The island of Jeju, an hour’s flight from Seoul, attracts hordes of Korean holidaymakers, particularly honeymooners and schoolchildren on field trips, for its enticing combination of volcanic mountain and beach.
Indian travellers might enjoy an excursion to Jeju while on a holiday in South Korea as a change from the intensity of Seoul. But Jeju, which was made a special autonomous area by the Korean government in 2006, has also relaxed visa regulations to encourage international tourism. Indians do not need visas to go to Jeju, as long the island is their sole destination. Flights from Delhi and Mumbai start at about Rs. 45,000. The island, a product of volcanic eruptions millions of years ago, is a natural wonder — recognised as such by Unesco — famous for its lava tubes, caves, waterfalls and white sand beaches. The peak of Hallasan, Korea’s tallest mountain, can be seen from everywhere on the island. It’s a relatively easy day hike to the top of the mountain, with its lovely crater lake. It’s one of the many scenic delights in Jeju.

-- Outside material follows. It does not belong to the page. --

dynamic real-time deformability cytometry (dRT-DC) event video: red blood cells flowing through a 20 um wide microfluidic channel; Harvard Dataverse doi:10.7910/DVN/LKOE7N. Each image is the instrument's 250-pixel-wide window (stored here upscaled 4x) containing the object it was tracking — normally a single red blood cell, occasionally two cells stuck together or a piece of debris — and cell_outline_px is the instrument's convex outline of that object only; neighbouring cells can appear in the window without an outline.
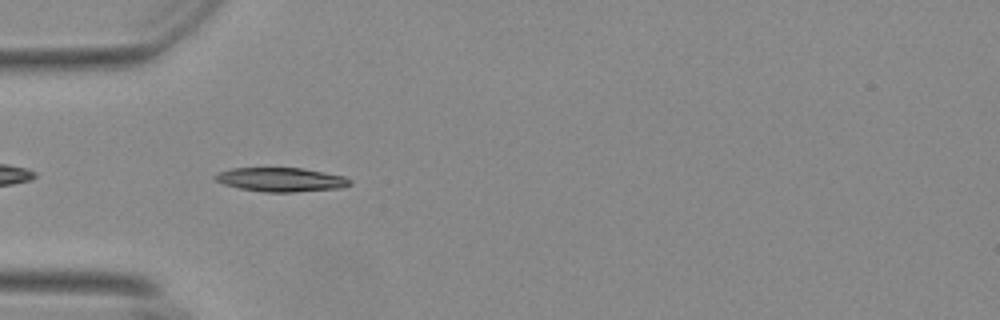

Deceptively large — about three times the size of Seoul — Jeju has a distinct culture and cuisine. It’s hardier, more austere, respectful of nature’s beauty and also its power. That tough, modest life is epitomised by the resident haenyo (the women), most of them senior citizens, who dive into the cold waters to forage for abalone and conch that are exported to Japan. It’s a matriarchal society, because of the haenyo, but also because of the thousands of men who were killed in a failed rebellion against the US-backed Korean government in 1948. There’s a deep belief in indigenous spirits that are said to govern the island — the ubiquitous ‘stone grandfathers’ that are found all over Jeju. The island also has wild horses, short and muscular, domesticated versions of which are available for tourists to ride.
The island retains a laid-back, beach town feel, with kids on surfboards and couples strolling on the sands. Among the most popular attractions is Love Land, a sexually frank sculpture park. Apart from giggling couples, and families with young children, busloads of Korean and Chinese pensioners can be found casting a stoic eye over massive stone genitalia. Love Land is graphic and erotic but also humorous and innocent. It’s a little like Jeju, beautiful and endearingly weird. Indian tourists have still not joined the rest of Asia in flocking to this island paradise, but that should change soon.